COGE UNA SONRISA Y ¡¡¡ACUÉRDATE DE SONREÍR!!!

Hoy no es noviembre, aún es octubre… Pero no creo que existan tantas diferencias: el otoño va llegando, los suelos se van cubriendo con ese manto dorado de nostalgia y hojas secas, vamos cambiando a ropa más de abrigo y las melancolías al lado de la chimenea vuelven a formar parte de nuestras vidas.

En realidad, no creo que exista tanta diferencia no ya entre octubre y noviembre, sino entre mayo, enero, agosto… ¿qué más da?

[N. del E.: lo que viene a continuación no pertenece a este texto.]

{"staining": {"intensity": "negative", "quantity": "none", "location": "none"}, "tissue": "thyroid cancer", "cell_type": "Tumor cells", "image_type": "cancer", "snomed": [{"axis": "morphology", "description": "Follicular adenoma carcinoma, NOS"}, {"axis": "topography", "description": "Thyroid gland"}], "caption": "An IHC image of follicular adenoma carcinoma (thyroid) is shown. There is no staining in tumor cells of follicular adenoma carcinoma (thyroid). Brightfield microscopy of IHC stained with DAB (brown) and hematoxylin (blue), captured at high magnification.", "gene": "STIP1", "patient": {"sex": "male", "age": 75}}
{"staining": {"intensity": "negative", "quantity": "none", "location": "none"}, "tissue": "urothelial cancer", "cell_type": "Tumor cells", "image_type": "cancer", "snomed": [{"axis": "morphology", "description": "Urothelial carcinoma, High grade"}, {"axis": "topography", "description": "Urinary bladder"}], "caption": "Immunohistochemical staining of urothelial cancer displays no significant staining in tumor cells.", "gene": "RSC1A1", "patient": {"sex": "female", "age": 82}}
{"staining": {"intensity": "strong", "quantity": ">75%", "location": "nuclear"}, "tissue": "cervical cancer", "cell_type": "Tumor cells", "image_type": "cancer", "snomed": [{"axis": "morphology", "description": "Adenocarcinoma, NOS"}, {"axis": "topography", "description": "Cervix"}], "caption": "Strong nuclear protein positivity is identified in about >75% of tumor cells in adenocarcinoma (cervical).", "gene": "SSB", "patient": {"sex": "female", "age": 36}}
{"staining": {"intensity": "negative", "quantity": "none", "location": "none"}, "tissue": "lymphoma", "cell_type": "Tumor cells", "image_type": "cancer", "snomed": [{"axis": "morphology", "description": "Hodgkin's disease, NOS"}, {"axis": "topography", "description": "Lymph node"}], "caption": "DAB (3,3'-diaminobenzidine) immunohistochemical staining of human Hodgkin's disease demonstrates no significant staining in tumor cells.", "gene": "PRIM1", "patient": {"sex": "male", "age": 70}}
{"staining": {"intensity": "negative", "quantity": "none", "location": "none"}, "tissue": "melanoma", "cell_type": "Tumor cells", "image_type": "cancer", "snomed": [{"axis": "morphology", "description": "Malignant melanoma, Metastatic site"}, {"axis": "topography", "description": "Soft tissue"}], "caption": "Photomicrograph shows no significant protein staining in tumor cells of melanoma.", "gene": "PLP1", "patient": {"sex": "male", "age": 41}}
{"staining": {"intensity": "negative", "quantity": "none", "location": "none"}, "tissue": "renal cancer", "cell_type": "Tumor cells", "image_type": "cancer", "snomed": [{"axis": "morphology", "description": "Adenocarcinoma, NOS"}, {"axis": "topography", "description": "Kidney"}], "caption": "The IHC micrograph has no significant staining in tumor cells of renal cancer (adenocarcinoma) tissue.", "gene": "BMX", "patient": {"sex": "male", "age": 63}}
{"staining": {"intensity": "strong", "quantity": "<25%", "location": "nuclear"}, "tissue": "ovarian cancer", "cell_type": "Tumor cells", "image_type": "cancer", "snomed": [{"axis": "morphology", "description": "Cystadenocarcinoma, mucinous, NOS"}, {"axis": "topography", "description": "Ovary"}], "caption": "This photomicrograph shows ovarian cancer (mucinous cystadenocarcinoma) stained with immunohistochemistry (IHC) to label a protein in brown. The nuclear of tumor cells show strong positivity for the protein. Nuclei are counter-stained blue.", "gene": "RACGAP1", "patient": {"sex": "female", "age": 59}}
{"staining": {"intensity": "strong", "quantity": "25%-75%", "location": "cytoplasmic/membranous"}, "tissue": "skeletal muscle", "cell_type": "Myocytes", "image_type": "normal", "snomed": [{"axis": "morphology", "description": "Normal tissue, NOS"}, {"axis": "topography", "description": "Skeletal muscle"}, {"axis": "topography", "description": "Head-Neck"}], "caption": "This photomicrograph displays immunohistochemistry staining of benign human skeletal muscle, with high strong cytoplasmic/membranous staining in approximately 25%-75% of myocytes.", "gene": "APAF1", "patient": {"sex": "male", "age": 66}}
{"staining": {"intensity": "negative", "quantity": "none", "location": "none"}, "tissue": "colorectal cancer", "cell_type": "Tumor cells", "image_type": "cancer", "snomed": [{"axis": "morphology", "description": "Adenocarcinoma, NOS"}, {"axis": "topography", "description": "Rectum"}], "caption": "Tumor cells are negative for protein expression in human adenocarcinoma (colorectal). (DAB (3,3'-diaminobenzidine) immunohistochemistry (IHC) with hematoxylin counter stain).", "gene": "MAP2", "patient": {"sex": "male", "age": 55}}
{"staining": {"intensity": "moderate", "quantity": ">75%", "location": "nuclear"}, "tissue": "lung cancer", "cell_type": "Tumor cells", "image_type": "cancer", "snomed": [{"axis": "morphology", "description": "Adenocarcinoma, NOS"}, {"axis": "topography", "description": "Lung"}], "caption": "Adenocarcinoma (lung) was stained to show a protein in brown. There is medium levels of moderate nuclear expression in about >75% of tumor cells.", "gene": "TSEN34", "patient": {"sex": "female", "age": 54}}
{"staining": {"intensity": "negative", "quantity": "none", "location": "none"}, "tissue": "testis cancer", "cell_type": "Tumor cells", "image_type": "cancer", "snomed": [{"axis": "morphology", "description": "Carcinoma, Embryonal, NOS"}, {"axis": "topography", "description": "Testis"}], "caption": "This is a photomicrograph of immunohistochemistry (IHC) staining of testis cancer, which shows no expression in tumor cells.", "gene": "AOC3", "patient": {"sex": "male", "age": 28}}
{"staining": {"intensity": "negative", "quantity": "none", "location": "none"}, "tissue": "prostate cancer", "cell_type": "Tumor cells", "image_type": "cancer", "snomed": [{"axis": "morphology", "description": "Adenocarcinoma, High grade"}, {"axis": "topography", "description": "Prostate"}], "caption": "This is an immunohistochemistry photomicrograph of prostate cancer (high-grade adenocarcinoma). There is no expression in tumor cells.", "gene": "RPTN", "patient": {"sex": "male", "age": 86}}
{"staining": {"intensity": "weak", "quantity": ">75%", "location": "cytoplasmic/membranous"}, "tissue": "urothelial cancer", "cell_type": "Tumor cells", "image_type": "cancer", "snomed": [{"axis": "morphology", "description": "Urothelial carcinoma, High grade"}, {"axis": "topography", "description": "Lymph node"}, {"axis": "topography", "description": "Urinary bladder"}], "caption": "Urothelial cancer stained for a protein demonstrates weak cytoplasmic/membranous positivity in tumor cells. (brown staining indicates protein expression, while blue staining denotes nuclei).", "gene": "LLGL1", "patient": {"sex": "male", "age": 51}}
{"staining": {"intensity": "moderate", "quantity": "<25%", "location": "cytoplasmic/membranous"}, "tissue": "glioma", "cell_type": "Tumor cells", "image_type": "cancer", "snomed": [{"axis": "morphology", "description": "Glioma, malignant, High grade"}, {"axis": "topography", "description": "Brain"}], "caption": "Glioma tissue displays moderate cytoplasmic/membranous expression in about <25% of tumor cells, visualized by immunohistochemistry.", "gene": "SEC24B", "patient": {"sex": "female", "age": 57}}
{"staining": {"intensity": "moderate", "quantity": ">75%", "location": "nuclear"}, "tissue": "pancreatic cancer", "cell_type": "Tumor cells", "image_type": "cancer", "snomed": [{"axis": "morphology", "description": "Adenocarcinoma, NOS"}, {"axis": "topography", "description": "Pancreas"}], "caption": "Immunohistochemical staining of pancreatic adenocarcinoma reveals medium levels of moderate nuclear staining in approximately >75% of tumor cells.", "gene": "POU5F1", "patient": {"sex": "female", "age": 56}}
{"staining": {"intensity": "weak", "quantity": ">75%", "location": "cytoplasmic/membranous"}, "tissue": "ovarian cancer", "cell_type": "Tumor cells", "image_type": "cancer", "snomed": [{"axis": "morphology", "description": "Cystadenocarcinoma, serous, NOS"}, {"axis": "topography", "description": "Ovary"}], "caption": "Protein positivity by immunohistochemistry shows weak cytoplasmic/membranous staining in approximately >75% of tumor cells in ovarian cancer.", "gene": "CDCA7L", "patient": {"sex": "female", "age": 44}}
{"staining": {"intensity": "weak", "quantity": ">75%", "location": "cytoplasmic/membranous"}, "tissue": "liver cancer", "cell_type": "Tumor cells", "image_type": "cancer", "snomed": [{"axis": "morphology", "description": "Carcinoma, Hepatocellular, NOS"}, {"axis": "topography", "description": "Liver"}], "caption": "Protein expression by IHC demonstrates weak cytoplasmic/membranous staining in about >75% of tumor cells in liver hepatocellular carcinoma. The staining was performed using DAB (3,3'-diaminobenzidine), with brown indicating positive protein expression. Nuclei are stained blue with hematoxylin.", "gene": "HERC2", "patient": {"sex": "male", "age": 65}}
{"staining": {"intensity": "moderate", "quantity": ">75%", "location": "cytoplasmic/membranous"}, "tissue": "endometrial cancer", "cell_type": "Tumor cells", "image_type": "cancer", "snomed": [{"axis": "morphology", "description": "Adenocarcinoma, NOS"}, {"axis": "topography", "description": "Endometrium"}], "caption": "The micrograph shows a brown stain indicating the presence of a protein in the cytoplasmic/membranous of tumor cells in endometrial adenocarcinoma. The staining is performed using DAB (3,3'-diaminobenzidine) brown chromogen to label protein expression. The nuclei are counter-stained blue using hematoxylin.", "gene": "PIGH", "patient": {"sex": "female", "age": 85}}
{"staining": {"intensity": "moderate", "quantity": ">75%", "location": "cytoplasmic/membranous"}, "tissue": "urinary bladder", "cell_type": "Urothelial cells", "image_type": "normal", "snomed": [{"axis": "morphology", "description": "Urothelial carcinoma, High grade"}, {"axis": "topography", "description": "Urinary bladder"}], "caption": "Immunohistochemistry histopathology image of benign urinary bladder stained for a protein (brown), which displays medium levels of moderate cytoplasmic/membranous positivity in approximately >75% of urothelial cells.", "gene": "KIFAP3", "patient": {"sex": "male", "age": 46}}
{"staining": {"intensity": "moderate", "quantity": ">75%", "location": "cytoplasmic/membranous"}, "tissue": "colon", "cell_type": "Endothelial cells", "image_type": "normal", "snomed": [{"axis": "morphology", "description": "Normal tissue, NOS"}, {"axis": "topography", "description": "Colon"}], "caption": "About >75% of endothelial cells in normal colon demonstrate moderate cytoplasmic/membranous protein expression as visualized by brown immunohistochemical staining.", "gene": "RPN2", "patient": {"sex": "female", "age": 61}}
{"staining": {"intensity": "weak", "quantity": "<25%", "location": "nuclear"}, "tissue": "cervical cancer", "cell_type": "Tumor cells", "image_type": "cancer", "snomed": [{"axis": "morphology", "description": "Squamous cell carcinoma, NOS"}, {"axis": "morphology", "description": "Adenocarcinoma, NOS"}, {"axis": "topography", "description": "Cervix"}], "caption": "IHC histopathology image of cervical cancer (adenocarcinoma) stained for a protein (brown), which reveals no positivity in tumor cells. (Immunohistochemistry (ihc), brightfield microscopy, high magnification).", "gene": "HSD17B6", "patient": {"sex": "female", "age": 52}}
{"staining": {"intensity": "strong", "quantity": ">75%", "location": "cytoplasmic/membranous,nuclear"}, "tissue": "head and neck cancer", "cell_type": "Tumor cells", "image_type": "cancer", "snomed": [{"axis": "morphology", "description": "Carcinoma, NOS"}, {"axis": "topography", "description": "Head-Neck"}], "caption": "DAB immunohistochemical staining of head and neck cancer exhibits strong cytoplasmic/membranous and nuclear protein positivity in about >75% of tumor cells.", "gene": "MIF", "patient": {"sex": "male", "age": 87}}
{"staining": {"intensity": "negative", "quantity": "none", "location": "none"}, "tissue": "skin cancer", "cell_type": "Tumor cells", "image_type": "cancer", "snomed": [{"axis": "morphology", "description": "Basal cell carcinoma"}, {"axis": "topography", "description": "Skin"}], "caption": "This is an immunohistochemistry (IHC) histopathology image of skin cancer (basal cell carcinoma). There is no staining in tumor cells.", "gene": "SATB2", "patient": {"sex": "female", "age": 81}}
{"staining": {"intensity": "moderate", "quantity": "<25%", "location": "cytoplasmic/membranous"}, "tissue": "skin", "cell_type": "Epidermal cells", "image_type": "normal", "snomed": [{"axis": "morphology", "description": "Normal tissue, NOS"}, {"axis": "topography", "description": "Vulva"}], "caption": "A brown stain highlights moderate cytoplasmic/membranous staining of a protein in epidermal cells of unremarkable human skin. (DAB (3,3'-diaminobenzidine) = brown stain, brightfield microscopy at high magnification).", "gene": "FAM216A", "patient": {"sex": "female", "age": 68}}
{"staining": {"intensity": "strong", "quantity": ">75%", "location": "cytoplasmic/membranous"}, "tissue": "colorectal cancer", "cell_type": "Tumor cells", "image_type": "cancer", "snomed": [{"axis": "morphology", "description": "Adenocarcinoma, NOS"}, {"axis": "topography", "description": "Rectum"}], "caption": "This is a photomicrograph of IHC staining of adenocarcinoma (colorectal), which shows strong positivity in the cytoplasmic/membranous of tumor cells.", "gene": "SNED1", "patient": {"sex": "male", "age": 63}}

Cualquier día es un momento fantástico para sonreír y necesitamos la sonrisa tanto como el oxígeno, el problema es que a veces lo ignoramos y otras veces lo olvidamos.

La foto que voy a incluir ha sido un pequeño guiño del destino, una sonrisa al fin y al cabo. Y he tenido el placer de encontrármelo en este día gris. Hoy es viernes, no debería ser un mal día (aunque ninguno debería serlo) y sin embargo, mientras esperaba el autobús veía las caras de hastío de la gente. Gente con sueño, gente con frío, gente que ha perdido las ilusiones…

No podemos perder la ilusión, ni en los peores momentos. Y cualquier día es bueno para sonreír, para afrontar el futuro, para mirar con ilusión… Pero insisto, a veces se nos olvida.

Por eso, entre ese ambiente gris y taciturno, en aquella cola del autobús en que casi nadie sonreía, de repente vi un guiño del destino pegado en la marquesina. Una simple hoja (ver foto) en la que se nos recuerda que precisamente en los momentos más grises es cuando la sonrisa es más necesaria.

Por eso, simplemente el autor de este precioso regalo escribía:

"Si te has levantado con el pie izquierdo, si llevas días sin sonreír, si lo necesitas, si quieres regalarle una sonrisa a aquella persona… si simplemente quieres recibir una sonrisa, por favor, coge una y acuérdate de sonreír.”

No me podía creer que hubiese tanta gente a mi alrededor, esperando al autobús, y que nadie se hubiese parado a leer este maravilloso mensaje. Las caras a mi alrededor seguían grises, taciturnas, hastiadas… pero a mí una sonrisa enorme me iluminaba por dentro y por fuera. Como cualquier momento es bueno para sonreír y aquel desconocido me había regalado una sonrisa, ni corta ni perezosa acepté su ofrecimiento y cogí mi sonrisa de aquel anuncio. No se trataba de un número de teléfono al que llamar, un simple dibujito que era capaz de alegrarme el día. Qué cosa tan sencilla y sin embargo a veces qué complicado lo hacemos todo.

Con mi sonrisa en el bolsillo, decidí adornar mi boca también con otra. Y así me vine a trabajar, sonriendo en el autobús, sonriendo por la calle, sonriendo al entrar por la puerta… Porque a veces los pequeños gestos valen más que todas las palabras del mundo y una simple sonrisa invita a sonreír, a pensar que las cosas nunca son tan horribles y que sobre todo, después de la peor tormenta posible, absolutamente siempre sale el sol.

¿¿Os parece poco motivo para sonreír??

¿A ti qué te hace sonreír?

Haz una lista, piensa en cosas positivas, intenta fijarte en los pequeños detalles con los que cada día te sorprende el mundo y sobre todo, esfuérzate en sonreír.

Empapelemos las marquesinas y los postes del mundo con nuestras sonrisas. Regala sonrisas, regala esperanza… y seguro, seguro, seguro que este día de otoño será más especial con ese simple gesto.

Comentarios

geminisdespechada ha dicho que…
esta tarde voy a poner un cartelito de esos, claro que sí!! gracias por recordármelo :)
geminisdespechada ha dicho que…
y para que me deje activar los comentarios de seguimiento tengo que poner otro..
ITACA ha dicho que…
Geminis: si lo haces, please haz fotos y me las pasas, que te las publico en un post!!!!
Espe ha dicho que…
Bueno, ya te dije "en el otro lado" que me daban ganas de poner cartelitos de estos, así que igual me animo y todo.